Les besoins énergétiques des établissements de santé évoluent vite (extensions immobilières, nouveaux équipements lourds, IRM…). Le CPE peut-il absorber ces changements ?
Absolument. Un contrat de performance énergétique (CPE) se base sur une situation de référence, mais il est conçu pour être flexible. L’approche multitechnique permet de considérer le bâtiment comme un système interconnecté. Des outils permettent d’intégrer les données de nouveaux équipements ou extensions en temps réel, facilitant ainsi la maintenance et augmentant la durée de vie des actifs.

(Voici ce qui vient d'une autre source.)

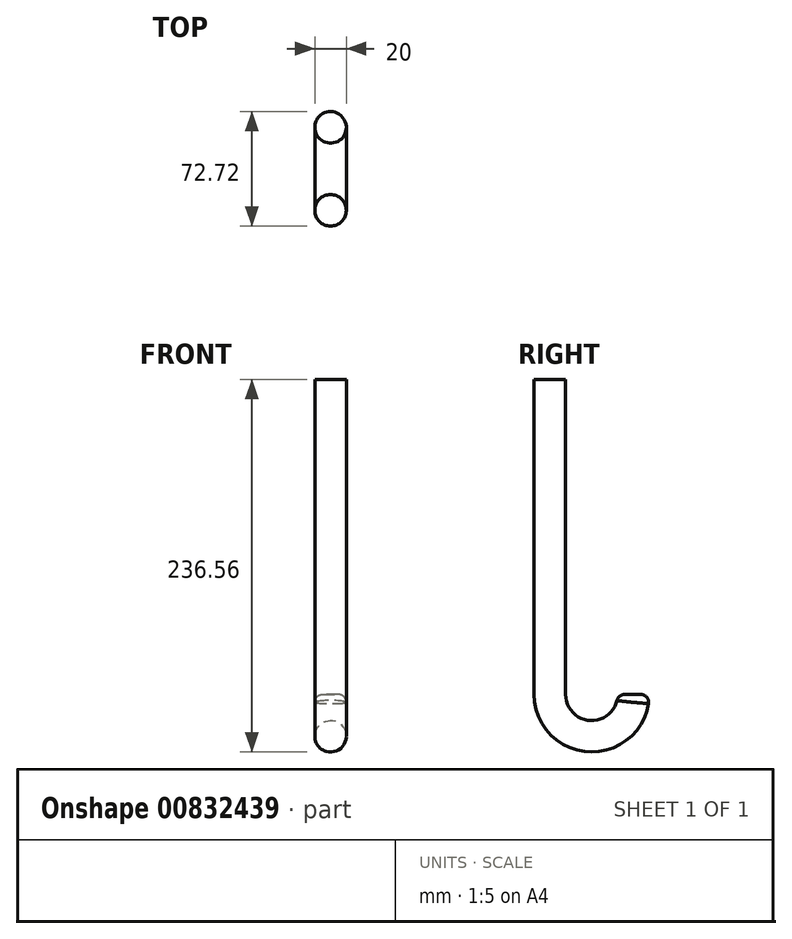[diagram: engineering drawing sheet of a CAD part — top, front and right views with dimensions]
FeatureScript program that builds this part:
annotation { "Feature Type Name" : "Feature", "Feature Type Description" : "" }
export const myFeature = defineFeature(function(context is Context, id is Id, definition is map)
    precondition{}
    {
        {
            var Q0;
            Q0=qCreatedBy(makeId("Top.planeOp"),FACE);
            var sketch = newSketch(context, id + "F0", { "sketchPlane" : qUnion([Q0])});
            skCircle(sketch, "E0", {"center": v(0, 0) * mm, "radius": 10 * mm});
            skLineSegment(sketch, "E1", {"start": v(-34.43, 26.56) * mm, "end": v(34.43, 26.56) * mm});
            skSolve(sketch);
        }
        {
            var Q0;
            Q0=makeQuery(id+"F0.imprint","IMPRINT",FACE,{"disambiguationData":[TD([[makeQuery(id+"F0.imprint","IMPRINT",EDGE,{"derivedFrom":sQuery(id+"F0.wireOp",EDGE,"E0")}),1.0]])]});
            var Q1;
            Q1=sQuery(id+"F0.wireOp",EDGE,"E1");
            revolve(context, id + "F1", {"surfaceOperationType" : NewSurfaceOperationType.NEW, "entities" : qUnion([Q0]), "axis" : qUnion([Q1]), "revolveType" : RevolveType.ONE_DIRECTION, "angle" : 180 * degree});
        }
        {
            var Q0;
            Q0=makeQuery(id+"F1.opRevolve","CAP_FACE",FACE,{"disambiguationData":[OSD([sQuery(id+"F0.wireOp",EDGE,"E0")])],"isStart":false});
            fillet(context, id + "F2", {"entities" : qUnion([Q0]), "radius" : 5 * mm, "tangentPropagation" : true, "allowEdgeOverflow" : false});
        }
        {
            var Q0;
            Q0=makeQuery(id+"F0.imprint","IMPRINT",FACE,{"disambiguationData":[TD([[makeQuery(id+"F0.imprint","IMPRINT",EDGE,{"derivedFrom":sQuery(id+"F0.wireOp",EDGE,"E0")}),1.0]])]});
            extrude(context, id + "F3", {"entities" : qUnion([Q0]), "operationType" : NewBodyOperationType.ADD, "depth" : 200 * mm, "offsetDistance" : 25 * mm});
        }
        {
            var Q0;
            Q0=qCreatedBy(makeId("Top.planeOp"),FACE);
            cPlane(context, id + "F4", {"entities" : qUnion([Q0]), "cplaneType" : CPlaneType.OFFSET, "offset" : 200 * mm, "width" : 150 * mm, "height" : 150 * mm});
        }
    });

On parle désormais de Contrat de Performance Carbone (CPC). Quelle est la différence ?
Le CPE, vous l’avez compris, est la solution pour réaliser des économies d’énergie garanties dans la durée. Pour aller plus loin que la seule sobriété énergétique, Dalkia propose, avec le CPC, de s’engager sur la réduction des impacts carbone. Ce contrat engage l’établissement sur une trajectoire de décarbonation complète selon les trois scopes. Cela passe par l’électrification des usages et la mobilisation des énergies renouvelables et de récupération (ENR&R). Nous accompagnons les établissements dans le verdissement de leur mix énergétique : raccordement aux réseaux de chaleur urbains, valorisation de chaleur fatale, géothermie, mise en place de pompes à chaleur, de chaudières électriques, etc.
Le facteur humain est crucial. Comment le CPC aide-t-il à engager les équipes ?
L’efficacité énergétique n’est pas qu’une affaire de data. Dalkia propose du coaching énergétique pour mobiliser les occupants – soignants comme techniciens – autour d’éco-gestes simples qui peuvent générer plus de 10 % d’économies supplémentaires. Au Centre Hospitalier de Perpignan, des ateliers d’intelligence collective ont permis de mettre en place l’extinction automatique des postes informatiques ou l’usage de LED adaptatives en réanimation, valorisant ainsi les initiatives du personnel.